Yankee Group has mixed feelings about Audi's deal with T-Mobile to power its connected car platform

Audi TT

Boston, Massachusetts, USA – Following its recent research into the M2M products consumers are most likely to buy, Yankee Group expressed mixed feelings about Audi’s deal with T-Mobile USA to power its Audi Connect infotainment platform with wireless service.

According to Engadget, T-Mobile USA is now offering full data services for Audi’s connected car platform. For US$450, Audi owners will receive a 30-month data plan to power Audi Connect. The service can also be had without such a long-term commitment for a fee of $30 per month. The Audi Connect platform includes Google Earth integration and real-time traffic information from Sirius XM Traffic, as well as allows users to tether up to eight devices to an in-car Wi-Fi connection.


Yankee Group, a division of The 451 Group, is a research and advisory firm equipping enterprises to grow revenues and profit in the mobile world. Recent research carried out by the Group revealed that connected cars ranked very highly among the M2M products consumers were most likely to buy.


Commenting on the Audi/T-Mobile deal, vice-president of Yankee Group’s Research, Brian Partridge said: “With this type of deal, beauty is in the eye of the beholder. It’s good to see Audi and T-Mobile taking some baby steps toward offering pricing flexibility to new and existing Audi Connect drivers, but this doesn’t yet feel like a home run to me. By paying the service charges upfront, the average cost of $15 per month for this bundle of services is reasonable, although I assume some drivers might scoff at the idea of spending that much for a 3G connection, especially if Wi-Fi tethering to support backseat video consumption for kids with tablets is a major use case (and we can assume for family vehicles it is). A true 4G, for example an LTE connection, would sweeten the deal but T-Mobile is behind AT&T and Verizon rolling out its 4G network, so connectivity will be delivered by far slower 3G technology”.
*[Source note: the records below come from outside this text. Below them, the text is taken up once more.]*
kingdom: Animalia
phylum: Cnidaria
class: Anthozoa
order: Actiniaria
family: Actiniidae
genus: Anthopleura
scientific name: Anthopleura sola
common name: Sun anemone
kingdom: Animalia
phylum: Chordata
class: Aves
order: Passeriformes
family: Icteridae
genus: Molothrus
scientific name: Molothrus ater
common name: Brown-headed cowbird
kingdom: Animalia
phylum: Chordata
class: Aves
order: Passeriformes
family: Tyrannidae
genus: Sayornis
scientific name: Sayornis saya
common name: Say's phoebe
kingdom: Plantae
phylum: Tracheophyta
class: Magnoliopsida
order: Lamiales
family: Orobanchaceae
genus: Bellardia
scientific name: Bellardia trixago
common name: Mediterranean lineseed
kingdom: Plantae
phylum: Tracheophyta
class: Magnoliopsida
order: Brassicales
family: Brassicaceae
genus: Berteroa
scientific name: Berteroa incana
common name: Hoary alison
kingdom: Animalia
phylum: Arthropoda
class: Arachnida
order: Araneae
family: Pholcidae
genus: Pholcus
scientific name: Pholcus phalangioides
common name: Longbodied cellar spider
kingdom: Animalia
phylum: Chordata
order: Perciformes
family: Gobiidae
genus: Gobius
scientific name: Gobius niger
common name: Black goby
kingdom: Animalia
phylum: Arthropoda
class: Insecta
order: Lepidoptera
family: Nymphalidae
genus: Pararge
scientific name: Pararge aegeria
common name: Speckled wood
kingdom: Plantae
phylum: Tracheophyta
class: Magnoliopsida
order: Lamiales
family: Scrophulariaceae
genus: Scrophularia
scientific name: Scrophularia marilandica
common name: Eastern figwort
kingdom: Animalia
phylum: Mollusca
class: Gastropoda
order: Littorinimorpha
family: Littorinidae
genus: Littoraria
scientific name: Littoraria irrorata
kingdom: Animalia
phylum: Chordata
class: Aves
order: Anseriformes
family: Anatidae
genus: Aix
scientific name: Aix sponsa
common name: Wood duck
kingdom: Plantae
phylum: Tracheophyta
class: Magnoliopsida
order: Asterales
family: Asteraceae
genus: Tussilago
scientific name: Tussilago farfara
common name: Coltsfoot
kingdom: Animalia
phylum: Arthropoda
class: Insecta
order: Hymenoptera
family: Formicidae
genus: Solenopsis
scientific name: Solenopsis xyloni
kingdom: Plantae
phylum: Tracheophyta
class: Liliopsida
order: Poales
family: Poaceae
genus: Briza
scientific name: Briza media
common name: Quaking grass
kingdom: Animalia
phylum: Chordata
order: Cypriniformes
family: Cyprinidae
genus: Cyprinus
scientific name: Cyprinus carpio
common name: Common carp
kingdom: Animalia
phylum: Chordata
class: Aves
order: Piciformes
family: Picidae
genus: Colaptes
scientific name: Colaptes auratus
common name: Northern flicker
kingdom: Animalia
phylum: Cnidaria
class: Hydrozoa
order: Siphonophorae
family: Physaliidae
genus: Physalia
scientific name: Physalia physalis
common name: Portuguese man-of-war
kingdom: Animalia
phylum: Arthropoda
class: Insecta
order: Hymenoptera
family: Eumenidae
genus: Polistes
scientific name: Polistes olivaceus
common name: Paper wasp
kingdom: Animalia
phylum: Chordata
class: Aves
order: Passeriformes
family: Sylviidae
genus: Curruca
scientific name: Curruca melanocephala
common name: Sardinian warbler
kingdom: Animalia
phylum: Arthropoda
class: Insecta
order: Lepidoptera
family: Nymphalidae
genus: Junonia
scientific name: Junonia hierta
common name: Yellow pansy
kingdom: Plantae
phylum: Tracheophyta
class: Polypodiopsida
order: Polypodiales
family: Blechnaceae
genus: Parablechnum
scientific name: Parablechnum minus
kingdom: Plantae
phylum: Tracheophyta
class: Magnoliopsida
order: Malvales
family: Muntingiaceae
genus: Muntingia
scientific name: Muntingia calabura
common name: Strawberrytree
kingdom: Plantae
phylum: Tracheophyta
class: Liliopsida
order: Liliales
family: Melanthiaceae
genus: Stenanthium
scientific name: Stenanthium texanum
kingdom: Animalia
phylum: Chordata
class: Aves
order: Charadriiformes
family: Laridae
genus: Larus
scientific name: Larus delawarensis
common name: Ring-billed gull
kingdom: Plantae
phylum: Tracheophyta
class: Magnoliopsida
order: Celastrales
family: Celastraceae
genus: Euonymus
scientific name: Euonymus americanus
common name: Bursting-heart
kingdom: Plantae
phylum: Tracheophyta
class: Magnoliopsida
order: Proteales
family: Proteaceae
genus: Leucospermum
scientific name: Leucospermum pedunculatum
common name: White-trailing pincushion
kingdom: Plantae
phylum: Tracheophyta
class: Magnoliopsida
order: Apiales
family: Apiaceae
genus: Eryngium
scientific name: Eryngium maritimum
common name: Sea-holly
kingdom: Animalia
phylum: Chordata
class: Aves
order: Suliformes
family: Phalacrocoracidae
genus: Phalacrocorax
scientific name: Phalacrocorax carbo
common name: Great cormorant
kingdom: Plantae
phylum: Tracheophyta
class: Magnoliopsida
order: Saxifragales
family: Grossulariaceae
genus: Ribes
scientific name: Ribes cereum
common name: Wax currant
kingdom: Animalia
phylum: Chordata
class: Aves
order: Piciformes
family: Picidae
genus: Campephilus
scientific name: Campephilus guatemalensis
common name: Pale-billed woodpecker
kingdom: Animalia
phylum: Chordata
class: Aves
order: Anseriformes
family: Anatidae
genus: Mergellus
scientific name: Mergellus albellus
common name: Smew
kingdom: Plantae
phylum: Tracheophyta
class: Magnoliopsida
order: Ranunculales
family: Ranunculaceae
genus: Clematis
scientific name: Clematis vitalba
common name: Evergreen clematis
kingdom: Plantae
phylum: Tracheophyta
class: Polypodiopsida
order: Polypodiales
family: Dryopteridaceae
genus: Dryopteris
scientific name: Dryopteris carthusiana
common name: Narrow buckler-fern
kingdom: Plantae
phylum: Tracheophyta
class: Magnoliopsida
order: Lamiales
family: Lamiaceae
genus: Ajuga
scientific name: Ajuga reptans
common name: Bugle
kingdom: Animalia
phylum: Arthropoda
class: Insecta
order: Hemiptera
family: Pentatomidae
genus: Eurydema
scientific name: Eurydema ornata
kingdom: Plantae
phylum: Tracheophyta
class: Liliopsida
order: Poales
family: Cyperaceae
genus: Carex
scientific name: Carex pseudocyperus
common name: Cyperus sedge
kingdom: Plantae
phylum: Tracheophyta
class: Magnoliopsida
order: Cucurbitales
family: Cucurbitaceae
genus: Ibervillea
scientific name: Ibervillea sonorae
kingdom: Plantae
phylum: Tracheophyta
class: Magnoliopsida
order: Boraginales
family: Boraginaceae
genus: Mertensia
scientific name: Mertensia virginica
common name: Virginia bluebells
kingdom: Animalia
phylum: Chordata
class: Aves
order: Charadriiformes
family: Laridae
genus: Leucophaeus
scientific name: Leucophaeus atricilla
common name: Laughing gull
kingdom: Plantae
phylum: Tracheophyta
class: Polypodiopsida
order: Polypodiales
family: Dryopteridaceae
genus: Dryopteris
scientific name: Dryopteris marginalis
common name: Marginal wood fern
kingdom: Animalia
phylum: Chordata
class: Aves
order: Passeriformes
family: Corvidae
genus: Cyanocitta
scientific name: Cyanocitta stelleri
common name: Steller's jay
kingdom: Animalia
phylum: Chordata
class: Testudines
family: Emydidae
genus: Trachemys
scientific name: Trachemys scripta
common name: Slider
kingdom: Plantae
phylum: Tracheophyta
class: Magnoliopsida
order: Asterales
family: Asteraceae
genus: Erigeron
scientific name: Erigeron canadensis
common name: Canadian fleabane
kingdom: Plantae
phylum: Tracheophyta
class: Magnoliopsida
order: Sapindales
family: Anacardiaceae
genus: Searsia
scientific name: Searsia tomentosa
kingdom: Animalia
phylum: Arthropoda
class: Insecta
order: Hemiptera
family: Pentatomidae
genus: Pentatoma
Bran Partridge concluded: “It’s unclear from the announcement if new buyers can roll the T-Mobile connectivity cost into the actual negotiated sale price, but that should be easy enough to support between the German partners. Offering customers the ability to roll in the upfront option may also spur more signups during the warm and fuzzy initial sale period, when the allure of building in luxury options that we can pay for over a period years challenges our fiscal responsibility. I think that the $30 per month postpaid arrangement will be a difficult sell, especially for consumers who are already spending that or more for smart device connectivity and who can replicate many of the features offered with the Connect package—albeit less elegantly and safely—directly on their device”.